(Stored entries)
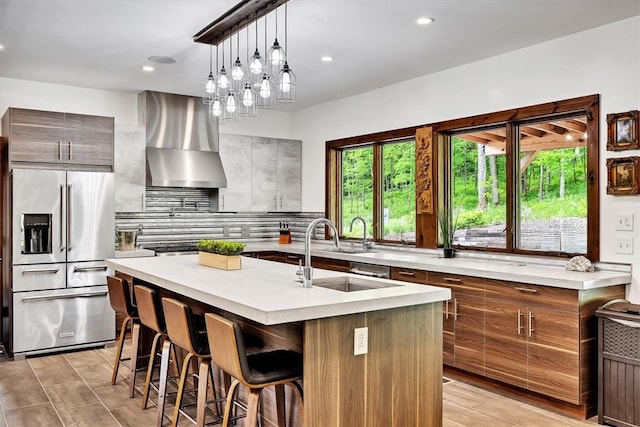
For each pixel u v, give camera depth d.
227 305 2.57
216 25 3.72
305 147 7.04
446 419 3.48
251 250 6.13
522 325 3.74
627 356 3.29
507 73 4.52
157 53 4.50
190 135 6.21
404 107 5.52
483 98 4.73
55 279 4.97
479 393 3.98
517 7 3.51
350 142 6.25
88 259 5.13
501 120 4.58
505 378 3.86
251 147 6.66
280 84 3.39
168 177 5.84
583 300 3.44
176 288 3.13
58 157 5.11
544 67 4.25
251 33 4.01
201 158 6.22
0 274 5.47
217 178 6.19
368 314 2.60
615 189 3.76
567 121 4.26
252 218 7.10
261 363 2.53
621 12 3.61
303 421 2.43
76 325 5.08
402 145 5.82
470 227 5.04
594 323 3.51
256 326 3.12
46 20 3.74
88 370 4.48
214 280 3.23
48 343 4.94
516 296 3.79
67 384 4.12
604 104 3.88
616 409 3.34
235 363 2.38
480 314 4.04
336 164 6.66
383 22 3.77
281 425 2.81
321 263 5.70
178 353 4.15
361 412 2.57
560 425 3.40
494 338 3.94
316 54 4.55
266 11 3.42
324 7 3.49
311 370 2.41
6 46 4.32
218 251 3.84
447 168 5.23
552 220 4.35
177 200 6.49
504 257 4.58
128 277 4.94
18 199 4.79
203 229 6.69
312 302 2.47
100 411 3.58
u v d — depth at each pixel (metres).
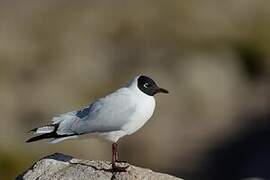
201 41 37.69
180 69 32.94
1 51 34.69
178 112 29.56
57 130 10.50
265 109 31.39
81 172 10.60
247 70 35.50
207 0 43.66
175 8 41.88
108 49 36.44
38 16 39.72
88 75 33.31
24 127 26.77
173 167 25.41
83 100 30.45
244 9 43.28
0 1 40.91
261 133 28.62
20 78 32.00
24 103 28.80
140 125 10.64
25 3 41.09
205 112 30.31
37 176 10.64
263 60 36.19
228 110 31.02
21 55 34.81
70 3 41.78
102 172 10.56
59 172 10.64
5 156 22.23
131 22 39.78
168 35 38.38
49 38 37.28
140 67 34.06
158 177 10.50
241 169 25.34
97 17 40.12
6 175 21.70
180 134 27.95
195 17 41.16
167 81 31.78
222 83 32.72
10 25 38.25
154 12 41.34
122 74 33.66
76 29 38.53
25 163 22.42
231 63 35.19
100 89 31.98
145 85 10.59
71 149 23.66
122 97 10.50
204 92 31.36
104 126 10.44
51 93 30.17
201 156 26.41
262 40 38.09
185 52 35.66
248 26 40.59
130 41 37.50
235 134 28.62
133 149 25.84
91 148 24.11
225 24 40.75
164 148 26.56
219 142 27.75
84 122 10.46
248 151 26.78
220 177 24.91
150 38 37.91
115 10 41.31
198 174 25.09
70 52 35.56
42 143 23.72
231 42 37.47
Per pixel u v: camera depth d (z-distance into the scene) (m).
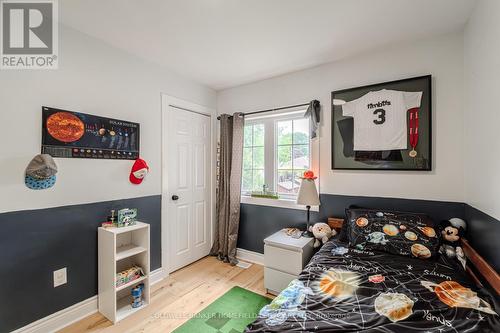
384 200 2.11
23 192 1.56
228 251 2.89
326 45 2.05
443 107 1.87
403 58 2.03
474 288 1.25
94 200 1.92
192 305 2.01
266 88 2.82
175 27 1.80
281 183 2.79
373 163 2.13
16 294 1.54
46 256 1.66
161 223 2.48
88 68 1.89
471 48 1.62
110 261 1.81
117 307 1.95
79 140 1.83
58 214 1.72
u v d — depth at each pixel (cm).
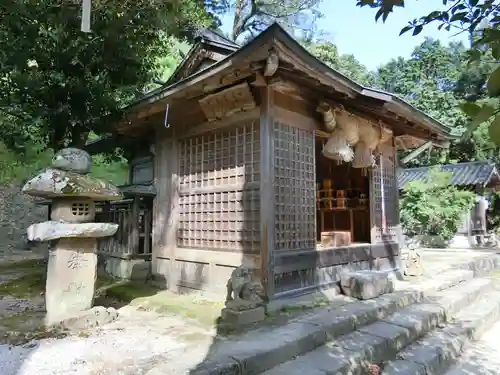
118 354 335
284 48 379
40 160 1380
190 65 665
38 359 325
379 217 715
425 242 1418
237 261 508
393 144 775
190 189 599
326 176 891
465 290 662
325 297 522
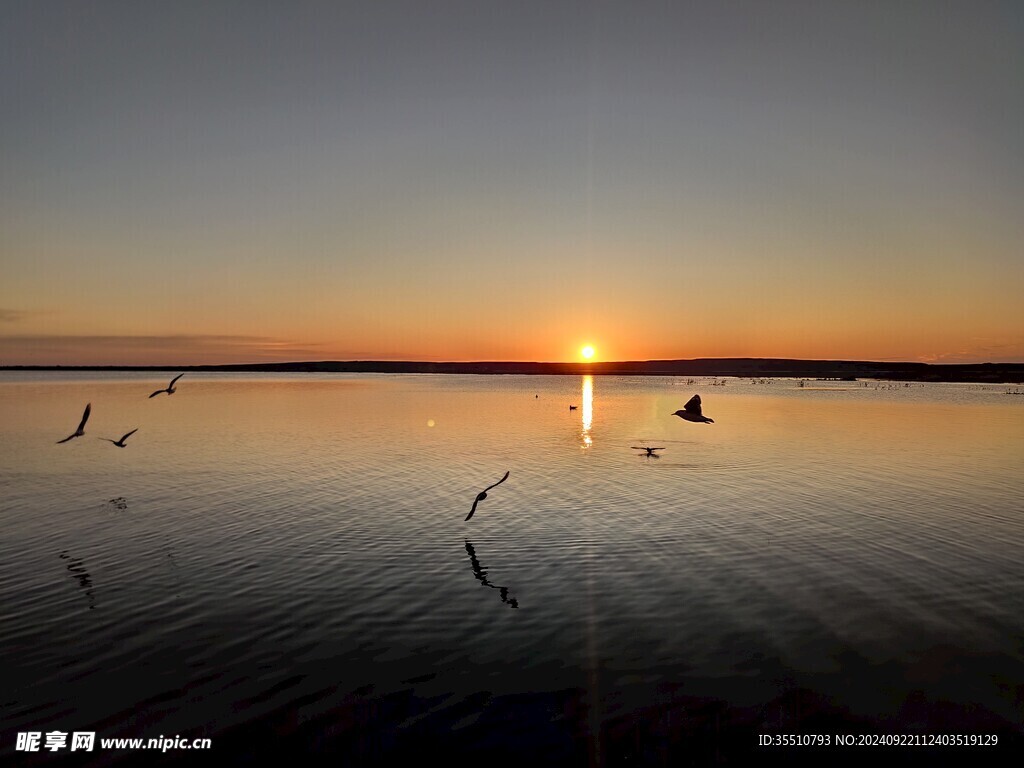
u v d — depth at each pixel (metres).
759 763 12.30
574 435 62.34
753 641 16.89
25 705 14.18
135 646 16.80
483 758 12.50
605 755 12.55
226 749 12.75
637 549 24.25
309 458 47.03
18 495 34.06
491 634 17.39
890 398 124.50
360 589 20.50
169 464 44.16
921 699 14.26
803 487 35.91
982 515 29.17
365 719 13.68
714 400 120.38
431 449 52.09
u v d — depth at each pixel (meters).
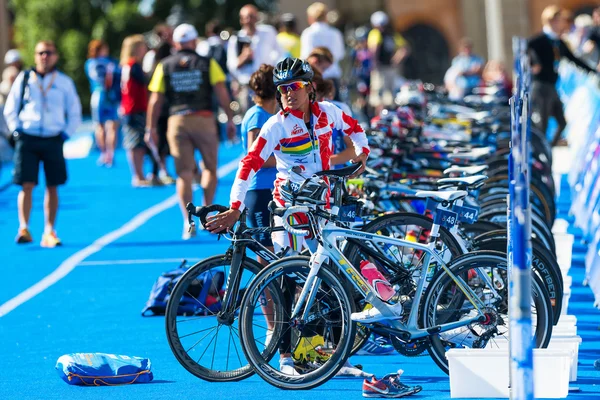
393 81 55.44
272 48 39.19
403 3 96.81
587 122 34.84
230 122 28.52
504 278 14.75
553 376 13.86
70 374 15.70
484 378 14.03
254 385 15.34
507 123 28.47
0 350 18.48
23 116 29.08
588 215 25.55
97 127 51.53
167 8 100.56
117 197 39.50
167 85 28.19
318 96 17.88
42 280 24.86
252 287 14.80
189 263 26.06
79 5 99.38
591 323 18.69
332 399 14.43
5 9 98.81
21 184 29.81
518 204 10.97
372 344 16.83
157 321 19.88
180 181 28.88
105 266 26.27
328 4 90.75
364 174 20.03
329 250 14.61
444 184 16.12
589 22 52.62
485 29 96.25
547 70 40.34
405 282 14.96
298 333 14.84
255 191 16.88
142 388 15.40
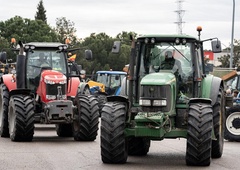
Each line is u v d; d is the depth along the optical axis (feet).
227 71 89.04
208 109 49.32
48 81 69.46
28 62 74.43
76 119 69.51
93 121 69.31
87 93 86.48
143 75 53.06
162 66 53.11
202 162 49.16
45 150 59.52
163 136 48.75
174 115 50.49
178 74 52.85
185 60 53.11
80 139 69.56
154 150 61.72
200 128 48.57
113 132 49.37
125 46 278.67
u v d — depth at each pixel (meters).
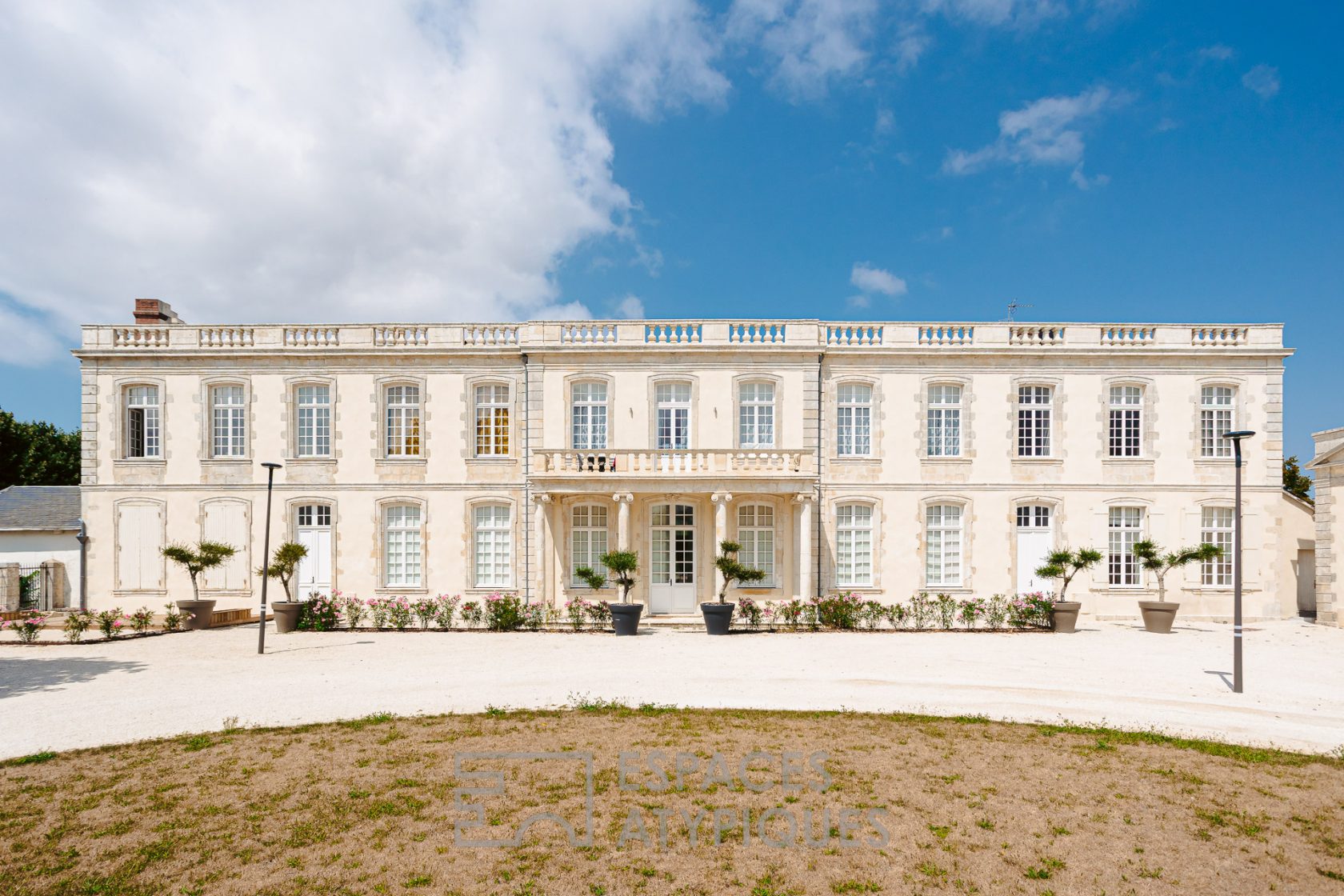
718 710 10.76
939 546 22.34
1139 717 10.60
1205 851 6.34
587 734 9.50
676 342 22.39
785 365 22.23
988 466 22.34
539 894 5.55
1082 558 19.70
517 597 19.75
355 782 7.79
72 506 23.91
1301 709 11.11
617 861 6.08
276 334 22.86
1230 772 8.28
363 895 5.50
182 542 22.38
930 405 22.64
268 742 9.15
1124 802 7.39
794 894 5.60
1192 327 22.52
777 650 16.12
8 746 9.05
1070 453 22.34
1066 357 22.36
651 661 14.71
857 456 22.28
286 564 19.33
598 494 21.55
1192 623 21.31
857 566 22.27
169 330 22.89
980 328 22.67
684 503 21.94
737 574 19.02
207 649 16.16
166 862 5.98
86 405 22.64
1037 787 7.76
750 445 22.23
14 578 22.22
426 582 22.23
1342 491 20.86
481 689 12.15
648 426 22.11
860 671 13.66
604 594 21.77
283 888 5.59
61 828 6.63
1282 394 22.31
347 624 19.67
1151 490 22.25
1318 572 21.47
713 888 5.67
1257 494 22.22
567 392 22.25
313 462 22.47
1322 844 6.50
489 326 22.75
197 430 22.55
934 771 8.21
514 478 22.42
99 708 10.86
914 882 5.77
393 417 22.83
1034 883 5.78
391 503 22.41
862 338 22.75
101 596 22.36
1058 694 11.90
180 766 8.29
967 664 14.39
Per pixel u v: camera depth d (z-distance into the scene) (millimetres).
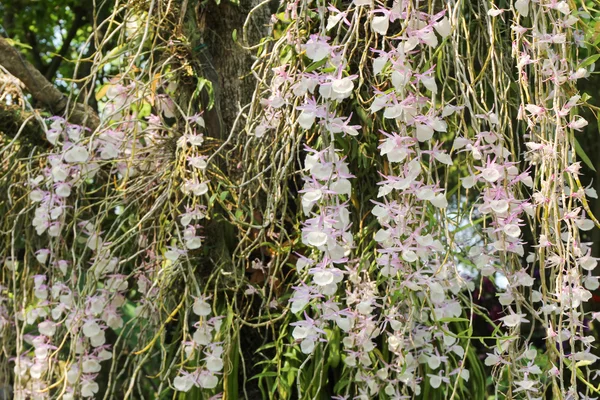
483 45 1334
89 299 1428
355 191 1373
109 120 1424
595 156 2176
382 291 1387
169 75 1470
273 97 1222
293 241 1400
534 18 1066
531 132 1136
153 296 1491
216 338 1399
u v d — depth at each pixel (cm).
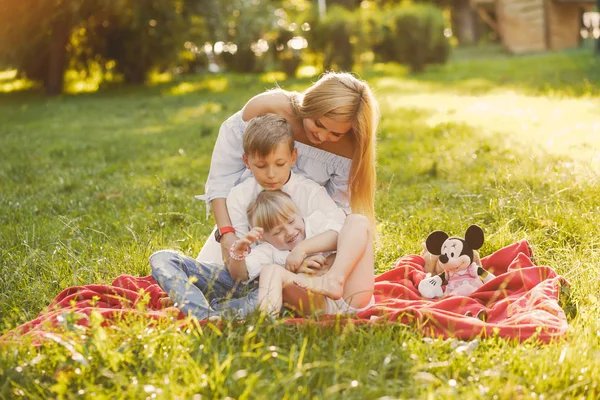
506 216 506
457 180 673
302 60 2184
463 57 2677
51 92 1988
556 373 265
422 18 2180
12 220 576
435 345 291
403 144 890
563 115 1035
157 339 285
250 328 285
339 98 344
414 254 450
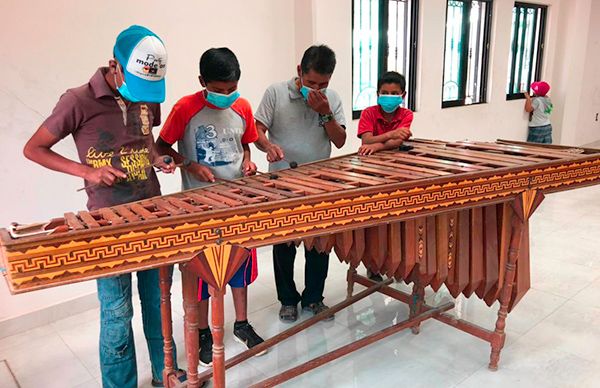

### Task prompt
Copy all of the entries verbatim, leaving out any pictures they contain.

### Written answer
For each pixel u v, give camera depth d.
227 305 2.57
216 25 3.72
305 147 7.04
446 419 3.48
251 250 6.13
522 325 3.74
627 356 3.29
507 73 4.52
157 53 4.50
190 135 6.21
404 107 5.52
483 98 4.73
55 279 4.97
479 393 3.98
517 7 3.51
350 142 6.25
88 259 5.13
501 120 4.58
505 378 3.86
251 147 6.66
280 84 3.39
168 177 5.84
583 300 3.44
176 288 3.13
58 157 5.11
544 67 4.25
251 33 4.01
201 158 6.22
0 274 5.47
217 178 6.19
368 314 2.60
615 189 3.76
567 121 4.26
252 218 7.10
261 363 2.53
621 12 3.61
303 421 2.43
76 325 5.08
402 145 5.82
470 227 5.04
594 323 3.51
256 326 3.12
46 20 3.74
88 370 4.48
214 280 3.23
48 343 4.94
516 296 3.79
67 384 4.12
604 104 3.88
616 409 3.34
235 363 2.38
480 314 4.04
336 164 6.66
383 22 3.77
281 425 2.81
321 263 5.70
178 353 4.15
361 412 2.57
560 425 3.40
494 338 3.94
316 54 4.55
266 11 3.42
324 7 3.49
311 370 2.41
6 46 4.32
218 251 3.84
447 168 5.23
552 220 4.35
177 200 6.49
504 257 4.58
128 277 4.94
18 199 4.79
203 229 6.69
312 302 2.47
100 411 3.58
u v d — depth at each pixel (metres).
201 41 37.69
180 69 32.94
1 51 34.69
178 112 29.56
57 130 10.50
265 109 31.39
81 172 10.60
247 70 35.50
207 0 43.66
175 8 41.88
108 49 36.44
38 16 39.72
88 75 33.31
24 127 26.77
173 167 25.41
83 100 30.45
244 9 43.28
0 1 40.91
261 133 28.62
20 78 32.00
24 103 28.80
140 125 10.64
25 3 41.09
205 112 30.31
37 176 10.64
263 60 36.19
228 110 31.02
21 55 34.81
70 3 41.78
102 172 10.56
59 172 10.64
5 156 22.23
131 22 39.78
168 35 38.38
49 38 37.28
140 67 34.06
158 177 10.50
241 169 25.34
97 17 40.12
6 175 21.70
180 134 27.95
195 17 41.16
167 81 31.78
222 83 32.72
10 25 38.25
154 12 41.34
122 74 33.66
76 29 38.53
25 163 22.42
231 63 35.19
100 89 31.98
145 85 10.59
71 149 23.66
122 97 10.50
204 92 31.36
104 126 10.44
51 93 30.17
201 156 26.41
262 40 38.09
185 52 35.66
248 26 40.59
130 41 37.50
235 134 28.62
133 149 25.84
91 148 24.11
225 24 40.75
164 148 26.56
219 142 27.75
84 122 10.46
248 151 26.78
220 177 24.91
150 38 37.91
115 10 41.31
198 174 25.09
70 52 35.56
42 143 23.72
231 42 37.47
Per pixel u v: camera depth d (z-distance into the scene) (m).
384 200 2.11
23 192 1.56
228 251 2.89
326 45 2.05
443 107 1.87
403 58 2.03
474 288 1.25
94 200 1.92
192 305 2.01
266 88 2.82
175 27 1.80
281 183 2.79
373 163 2.13
16 294 1.54
46 256 1.66
161 223 2.48
88 68 1.89
471 48 1.62
110 261 1.81
117 307 1.95
79 140 1.83
58 214 1.72
u v d — depth at each pixel (cm).
118 354 335
284 48 379
40 160 1380
190 65 665
38 359 325
379 217 715
425 242 1418
237 261 508
393 144 775
190 189 599
326 176 891
465 290 662
325 297 522
u v d — depth at each pixel (metres).
759 763 12.30
574 435 62.34
753 641 16.89
25 705 14.18
135 646 16.80
483 758 12.50
605 755 12.55
226 749 12.75
637 549 24.25
309 458 47.03
18 495 34.06
491 634 17.39
890 398 124.50
360 589 20.50
169 464 44.16
921 699 14.26
803 487 35.91
982 515 29.17
365 719 13.68
714 400 120.38
431 449 52.09
u v d — depth at each pixel (meters).
393 81 55.44
272 48 39.19
403 3 96.81
587 122 34.84
230 122 28.52
504 278 14.75
553 376 13.86
70 374 15.70
484 378 14.03
254 385 15.34
507 123 28.47
0 350 18.48
23 116 29.08
588 215 25.55
97 127 51.53
167 8 100.56
117 197 39.50
167 85 28.19
318 96 17.88
42 280 24.86
252 287 14.80
189 263 26.06
79 5 99.38
591 323 18.69
332 399 14.43
5 9 98.81
21 184 29.81
518 204 10.97
372 344 16.83
157 321 19.88
180 181 28.88
105 266 26.27
328 4 90.75
364 174 20.03
329 250 14.61
444 184 16.12
589 22 52.62
485 29 96.25
547 70 40.34
405 282 14.96
298 333 14.84
255 191 16.88
142 388 15.40
Each line is u v d; d is the depth along the optical axis (feet).
227 71 89.04
208 109 49.32
48 81 69.46
28 62 74.43
76 119 69.51
93 121 69.31
87 93 86.48
143 75 53.06
162 66 53.11
202 162 49.16
45 150 59.52
163 136 48.75
174 115 50.49
178 74 52.85
185 60 53.11
80 139 69.56
154 150 61.72
200 128 48.57
113 132 49.37
125 46 278.67
u v d — depth at each pixel (meters).
718 710 10.76
939 546 22.34
1139 717 10.60
1205 851 6.34
587 734 9.50
676 342 22.39
785 365 22.23
988 466 22.34
539 894 5.55
1082 558 19.70
517 597 19.75
355 782 7.79
72 506 23.91
1301 709 11.11
617 861 6.08
276 334 22.86
1230 772 8.28
363 895 5.50
182 542 22.38
930 405 22.64
268 742 9.15
1124 802 7.39
794 894 5.60
1192 327 22.52
777 650 16.12
8 746 9.05
1070 453 22.34
1066 357 22.36
651 661 14.71
857 456 22.28
286 564 19.33
598 494 21.55
1192 623 21.31
857 566 22.27
169 330 22.89
980 328 22.67
684 503 21.94
737 574 19.02
207 649 16.16
166 862 5.98
86 405 22.64
1037 787 7.76
750 445 22.23
14 578 22.22
426 582 22.23
1342 491 20.86
481 689 12.15
648 426 22.11
860 671 13.66
604 594 21.77
283 888 5.59
61 828 6.63
1282 394 22.31
347 624 19.67
1151 490 22.25
1318 572 21.47
713 888 5.67
1257 494 22.22
567 392 22.25
313 462 22.47
1322 844 6.50
489 326 22.75
197 430 22.55
934 771 8.21
514 478 22.42
99 708 10.86
914 882 5.77
393 417 22.83
1034 883 5.78
391 503 22.41
862 338 22.75
101 596 22.36
1058 694 11.90
180 766 8.29
967 664 14.39
Per pixel u v: camera depth d (z-distance into the scene) (millimetres).
483 45 1334
89 299 1428
355 191 1373
109 120 1424
595 156 2176
382 291 1387
169 75 1470
273 97 1222
293 241 1400
534 18 1066
531 132 1136
153 296 1491
216 338 1399
u v d — depth at each pixel (cm).
506 216 506
457 180 673
302 60 2184
463 57 2677
51 92 1988
556 373 265
422 18 2180
12 220 576
435 345 291
403 144 890
563 115 1035
157 339 285
250 328 285
339 98 344
414 254 450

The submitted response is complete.